# Numenor is Atlantis?



## Pippin (Apr 6, 2002)

*Numenor*

Here is a simple one:

Do you find any similarities in Tolkien`s words between Numenor and Atlantis?


----------



## Lantarion (Apr 6, 2002)

Hello, and welcome to the forum Pippin! 
Yes, of course. I think Tolkien was trying to make the groundwork for the Atlantis-myth of today, as he did for ancient realms and magical creatures. 
The first similarity is that they were both sunk, for one reason of another. Another is that they were both in the middle of the ocean, and their fames were known all around the world.


----------



## Goro Shimura (Apr 7, 2002)

Actually, Akallabeth is "Atlante" in the Eldarin tongue. (see p 347 of Sil.) 

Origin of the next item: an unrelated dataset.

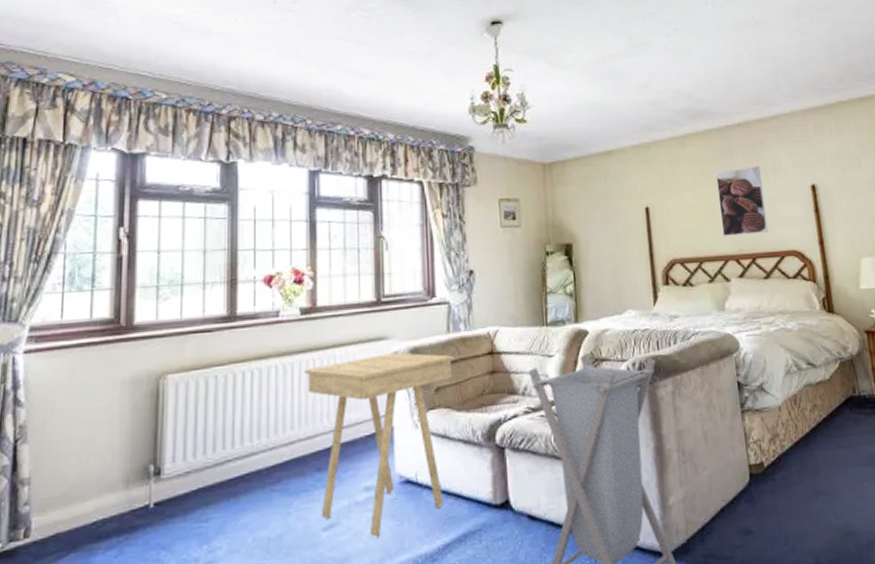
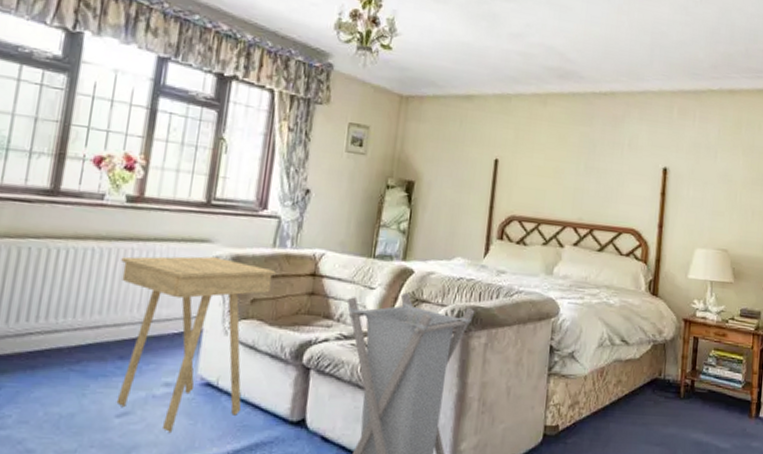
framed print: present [716,166,769,236] -> none [566,137,617,206]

Pontifex-- how do you make the special characters to make the above words spelled correctly??


----------



## Anarchist (Apr 8, 2002)

I had never realised it but now I think of it, I find some strong similarities:

Atlantis whas magnificent and its people were very improved. They were much more improved than other people of that time.
Because of their improvement, they became too proud and lust for power overtook them. They became greedy.
Finally, their punishment for their greed was their total destruction and the sinking of their isnland.
Ah yes they were both islands in the sea!
[/list=1]


----------



## Lantarion (Apr 9, 2002)

Goro: Ahem ahem.  That's _Akallabêth_ and _Atalantë_.


----------



## Gil-Galad (Apr 9, 2002)

Well in my view there's a connection between Numenor and Atlatis.People who lived there were so developed that,it cause their death.It's simple!


----------